Unnamed: 0,username,repo_name,stars,repo_url
0,mrdoob,three.js,96600,https://github.com/mrdoob/three.js
1,pmndrs,react-three-fiber,24900,https://github.com/pmndrs/react-three-fiber
2,libgdx,libgdx,22300,https://github.com/libgdx/libgdx
3,BabylonJS,Babylon.js,21800,https://github.com/BabylonJS/Babylon.js
4,ssloy,tinyrenderer,18600,https://github.com/ssloy/tinyrenderer
5,lettier,3d-game-shaders-for-beginners,16500,https://github.com/lettier/3d-game-shaders-for...
6,FreeCAD,FreeCAD,16100,https://github.com/FreeCAD/FreeCAD
7,aframevr,aframe,15900,https://github.com/aframevr/aframe
8,CesiumGS,cesium,11400,https://github.com/CesiumGS/cesium
9,blender,blender,10500,https://github.com/blender/blender


## Summary 

In this web scraping project, I successfully navigated through the GitHub Topics page to gather valuable insights into various programming topics. Leveraging Python and powerful libraries such as Requests, BeautifulSoup, and Pandas, we accomplished the following:

1. Topic Information Retrival:
- Extracted topic titles, descriptions, and URLs from the GitHub Topics page.
- Utilized the Requests library to download the page, and BeautifulSoup for parsing and extraction.
- Organized the data into a Pandas DataFrame for further analysis.

2. Top Repositories Scraping:
- For each topic, scraped the top repositories, capturing repository names, usernames, stars, and URLs.
- Implemented functions for efficient extraction and parsing of relevant information.

3. Automation and Scalability:
- Developed a comprehensive function, scrape_topics_repos(), to automate the entire scraping process for multiple topics.
- Demonstrated the potential for scalability by scraping data for all topics on the first page.

4. Data Storage:
- Stored the scraped data in CSV files, creating a structured format for easy access and analysis.

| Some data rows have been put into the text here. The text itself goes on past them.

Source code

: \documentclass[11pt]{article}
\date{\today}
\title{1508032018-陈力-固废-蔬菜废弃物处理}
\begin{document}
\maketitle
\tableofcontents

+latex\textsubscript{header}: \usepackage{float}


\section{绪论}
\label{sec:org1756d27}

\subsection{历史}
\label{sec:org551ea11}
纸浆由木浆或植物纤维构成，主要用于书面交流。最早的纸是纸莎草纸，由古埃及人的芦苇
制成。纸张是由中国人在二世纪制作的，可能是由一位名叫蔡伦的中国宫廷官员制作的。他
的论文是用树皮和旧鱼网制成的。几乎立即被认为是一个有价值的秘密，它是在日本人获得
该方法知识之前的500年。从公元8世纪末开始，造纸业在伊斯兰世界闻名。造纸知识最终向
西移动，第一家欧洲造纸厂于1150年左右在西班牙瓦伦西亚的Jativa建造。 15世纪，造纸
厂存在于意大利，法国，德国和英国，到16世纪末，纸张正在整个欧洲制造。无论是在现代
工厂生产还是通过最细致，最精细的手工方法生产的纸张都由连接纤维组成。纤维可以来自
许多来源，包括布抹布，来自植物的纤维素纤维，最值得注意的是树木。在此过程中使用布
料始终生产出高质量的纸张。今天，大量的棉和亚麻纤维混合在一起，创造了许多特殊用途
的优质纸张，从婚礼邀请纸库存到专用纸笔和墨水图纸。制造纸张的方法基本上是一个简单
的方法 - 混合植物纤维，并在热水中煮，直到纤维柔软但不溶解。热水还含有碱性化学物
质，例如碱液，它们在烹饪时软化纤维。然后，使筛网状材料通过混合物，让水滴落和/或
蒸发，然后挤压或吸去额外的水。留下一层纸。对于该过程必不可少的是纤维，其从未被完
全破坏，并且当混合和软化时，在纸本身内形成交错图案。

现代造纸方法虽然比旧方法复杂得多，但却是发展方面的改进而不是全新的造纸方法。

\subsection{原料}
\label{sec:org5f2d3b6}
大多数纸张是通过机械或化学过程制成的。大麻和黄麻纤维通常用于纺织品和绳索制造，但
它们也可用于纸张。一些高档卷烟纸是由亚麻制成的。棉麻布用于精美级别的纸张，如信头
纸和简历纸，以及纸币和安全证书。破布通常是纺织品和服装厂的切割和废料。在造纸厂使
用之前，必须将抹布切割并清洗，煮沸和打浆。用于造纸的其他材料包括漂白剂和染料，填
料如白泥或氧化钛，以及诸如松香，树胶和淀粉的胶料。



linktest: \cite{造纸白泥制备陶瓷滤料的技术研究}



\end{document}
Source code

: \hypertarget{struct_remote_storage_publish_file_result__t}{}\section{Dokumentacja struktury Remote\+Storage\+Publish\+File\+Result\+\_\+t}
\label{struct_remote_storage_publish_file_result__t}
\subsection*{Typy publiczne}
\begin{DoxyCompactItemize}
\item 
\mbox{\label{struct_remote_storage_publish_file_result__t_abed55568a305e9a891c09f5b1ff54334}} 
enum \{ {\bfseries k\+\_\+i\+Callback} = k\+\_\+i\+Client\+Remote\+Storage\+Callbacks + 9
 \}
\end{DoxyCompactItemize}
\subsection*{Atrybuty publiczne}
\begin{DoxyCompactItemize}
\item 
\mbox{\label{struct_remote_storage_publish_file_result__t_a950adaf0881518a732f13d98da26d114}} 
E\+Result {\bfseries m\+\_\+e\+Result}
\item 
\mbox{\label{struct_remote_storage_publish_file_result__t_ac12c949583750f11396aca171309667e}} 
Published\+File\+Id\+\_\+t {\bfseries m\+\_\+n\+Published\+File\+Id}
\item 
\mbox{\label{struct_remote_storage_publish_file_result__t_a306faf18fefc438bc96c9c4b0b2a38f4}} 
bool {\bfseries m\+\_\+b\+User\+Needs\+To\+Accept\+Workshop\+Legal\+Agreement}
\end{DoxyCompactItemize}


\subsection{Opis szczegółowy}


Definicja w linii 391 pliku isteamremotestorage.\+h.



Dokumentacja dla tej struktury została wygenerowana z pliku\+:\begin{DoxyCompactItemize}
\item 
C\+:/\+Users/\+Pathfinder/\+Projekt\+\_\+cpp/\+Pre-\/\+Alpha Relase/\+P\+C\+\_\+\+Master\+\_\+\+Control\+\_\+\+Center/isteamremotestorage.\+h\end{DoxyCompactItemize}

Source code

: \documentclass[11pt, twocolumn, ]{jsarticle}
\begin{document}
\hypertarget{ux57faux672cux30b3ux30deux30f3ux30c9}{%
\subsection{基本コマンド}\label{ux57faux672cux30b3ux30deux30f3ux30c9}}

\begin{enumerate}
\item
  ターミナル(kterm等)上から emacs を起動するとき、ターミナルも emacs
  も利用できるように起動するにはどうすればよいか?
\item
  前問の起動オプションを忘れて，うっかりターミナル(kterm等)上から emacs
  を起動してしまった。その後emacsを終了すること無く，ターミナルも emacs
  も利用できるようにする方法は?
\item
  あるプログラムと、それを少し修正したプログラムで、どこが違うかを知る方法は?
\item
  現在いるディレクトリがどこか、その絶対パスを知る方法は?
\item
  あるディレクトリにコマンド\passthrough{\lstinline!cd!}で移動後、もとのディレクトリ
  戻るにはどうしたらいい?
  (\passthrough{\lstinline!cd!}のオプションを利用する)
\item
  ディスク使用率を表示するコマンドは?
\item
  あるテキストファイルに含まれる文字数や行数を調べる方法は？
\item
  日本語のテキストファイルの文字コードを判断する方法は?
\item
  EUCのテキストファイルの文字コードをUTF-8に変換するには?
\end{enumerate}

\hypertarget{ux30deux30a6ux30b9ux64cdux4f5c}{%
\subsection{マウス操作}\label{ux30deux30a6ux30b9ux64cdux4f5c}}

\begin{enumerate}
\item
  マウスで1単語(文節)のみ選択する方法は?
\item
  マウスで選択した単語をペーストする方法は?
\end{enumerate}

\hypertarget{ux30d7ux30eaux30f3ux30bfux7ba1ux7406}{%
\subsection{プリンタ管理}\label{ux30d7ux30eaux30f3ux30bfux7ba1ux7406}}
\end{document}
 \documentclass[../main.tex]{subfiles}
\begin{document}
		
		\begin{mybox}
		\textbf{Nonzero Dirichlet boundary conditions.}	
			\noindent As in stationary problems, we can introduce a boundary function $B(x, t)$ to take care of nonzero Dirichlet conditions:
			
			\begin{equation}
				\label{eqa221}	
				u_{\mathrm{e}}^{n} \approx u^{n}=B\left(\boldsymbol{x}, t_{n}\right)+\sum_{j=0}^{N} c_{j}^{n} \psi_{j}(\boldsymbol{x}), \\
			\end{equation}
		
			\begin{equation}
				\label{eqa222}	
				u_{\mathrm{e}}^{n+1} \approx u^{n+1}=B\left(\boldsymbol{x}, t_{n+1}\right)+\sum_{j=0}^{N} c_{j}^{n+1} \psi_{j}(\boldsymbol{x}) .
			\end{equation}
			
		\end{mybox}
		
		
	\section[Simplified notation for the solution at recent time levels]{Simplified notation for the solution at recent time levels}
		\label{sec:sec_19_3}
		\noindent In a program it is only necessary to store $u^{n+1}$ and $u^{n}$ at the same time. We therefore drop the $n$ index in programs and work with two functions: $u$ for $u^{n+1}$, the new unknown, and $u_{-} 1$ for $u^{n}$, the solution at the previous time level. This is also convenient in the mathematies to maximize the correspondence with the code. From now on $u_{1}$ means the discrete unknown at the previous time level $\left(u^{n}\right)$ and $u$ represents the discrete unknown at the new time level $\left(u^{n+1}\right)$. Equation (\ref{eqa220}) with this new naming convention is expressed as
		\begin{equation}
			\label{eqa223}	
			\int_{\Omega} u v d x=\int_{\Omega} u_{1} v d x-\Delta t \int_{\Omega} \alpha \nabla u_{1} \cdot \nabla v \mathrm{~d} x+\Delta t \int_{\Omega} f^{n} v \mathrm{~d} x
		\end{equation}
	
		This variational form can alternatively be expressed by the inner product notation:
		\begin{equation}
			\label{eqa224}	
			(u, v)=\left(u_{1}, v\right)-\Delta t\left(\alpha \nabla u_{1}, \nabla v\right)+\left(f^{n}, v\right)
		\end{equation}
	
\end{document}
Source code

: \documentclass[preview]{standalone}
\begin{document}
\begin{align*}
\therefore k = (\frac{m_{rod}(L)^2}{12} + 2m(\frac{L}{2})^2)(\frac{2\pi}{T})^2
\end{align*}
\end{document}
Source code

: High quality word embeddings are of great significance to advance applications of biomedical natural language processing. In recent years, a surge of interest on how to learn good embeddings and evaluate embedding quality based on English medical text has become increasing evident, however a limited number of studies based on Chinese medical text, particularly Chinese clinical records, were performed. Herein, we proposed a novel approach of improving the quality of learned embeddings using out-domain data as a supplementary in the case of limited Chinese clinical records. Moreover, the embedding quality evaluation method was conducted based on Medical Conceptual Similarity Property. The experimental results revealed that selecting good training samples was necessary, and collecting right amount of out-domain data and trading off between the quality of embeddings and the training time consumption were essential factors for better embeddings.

## Next Steps and Future Work

While this project provides a solid foundation for scraping GitHub topics, there are opportunities for enhancement and expansion:

- Pagination Handling: Extend the scraping process to cover multiple pages of GitHub topics.
- Error Handling: Implement robust error handling and retries to ensure reliability in data extraction.